After running preview for a pipeline, you can view the input and output schema for each stage on the Schema tab in the pipeline properties panel. The schema includes each field path and data type.

Control Hub uses the schema extracted from the last data preview to list available field paths when you invoke expression completion for a stage property.

If you change the schema for a pipeline, for example if you remove a field, rename a field, or change the data type of a field, then you must run preview again so that the schema reflects the change.

In most cases as you configure stage properties, you can use expression completion to specify a field path. However, in some cases, you might use the Schema tab to copy a field path.

For example, let’s say you are configuring a Spark SQL Query processor and you need to reference fields in the query. After running preview, you select the processor in the pipeline canvas, and then click the Schema tab in the pipeline properties panel.

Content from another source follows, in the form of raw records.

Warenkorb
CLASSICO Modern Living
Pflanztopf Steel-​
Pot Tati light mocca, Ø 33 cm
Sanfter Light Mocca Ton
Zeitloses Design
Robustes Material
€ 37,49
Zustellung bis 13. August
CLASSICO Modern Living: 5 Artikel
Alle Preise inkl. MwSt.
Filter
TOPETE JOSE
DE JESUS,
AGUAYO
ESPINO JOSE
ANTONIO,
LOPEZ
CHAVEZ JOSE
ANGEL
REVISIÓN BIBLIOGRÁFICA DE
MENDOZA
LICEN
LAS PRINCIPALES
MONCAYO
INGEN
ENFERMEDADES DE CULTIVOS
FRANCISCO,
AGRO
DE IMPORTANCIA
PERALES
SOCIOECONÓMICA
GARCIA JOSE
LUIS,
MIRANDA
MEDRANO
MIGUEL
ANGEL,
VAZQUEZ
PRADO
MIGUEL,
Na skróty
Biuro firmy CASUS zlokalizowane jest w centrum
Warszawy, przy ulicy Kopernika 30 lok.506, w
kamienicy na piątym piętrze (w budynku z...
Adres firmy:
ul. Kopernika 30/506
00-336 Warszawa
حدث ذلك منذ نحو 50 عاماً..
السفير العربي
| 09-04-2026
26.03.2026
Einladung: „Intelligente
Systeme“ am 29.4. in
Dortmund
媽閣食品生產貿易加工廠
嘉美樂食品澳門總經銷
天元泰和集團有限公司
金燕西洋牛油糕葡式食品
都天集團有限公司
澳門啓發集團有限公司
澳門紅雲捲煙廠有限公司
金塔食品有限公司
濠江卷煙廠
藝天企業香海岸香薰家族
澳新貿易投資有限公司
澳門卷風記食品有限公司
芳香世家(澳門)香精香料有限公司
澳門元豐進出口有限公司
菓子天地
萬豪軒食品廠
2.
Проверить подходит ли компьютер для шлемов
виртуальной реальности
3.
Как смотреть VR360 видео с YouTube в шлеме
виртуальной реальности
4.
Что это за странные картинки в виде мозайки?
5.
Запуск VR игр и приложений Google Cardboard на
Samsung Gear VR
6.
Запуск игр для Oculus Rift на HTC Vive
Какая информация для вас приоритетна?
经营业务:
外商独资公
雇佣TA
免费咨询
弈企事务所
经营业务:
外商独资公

You click the Copy Field Path to Clipboard icon () to copy the field path from the Schema tab, and then paste the field path into the Spark SQL query to run.

The following image displays a sample Schema tab with the time of the last data preview:

Note: To copy a field path from the Schema tab, use an authoring Transformer version 3.14.0 or later so that Control Hub correctly uses the required dot or bracket notation. For earlier Transformer versions, Control Hub incorrectly uses forward slashes in copied field paths. If you use earlier Transformer versions, replace the forward slashes with dots or brackets as appropriate, as described in Referencing Fields in Spark SQL Expressions.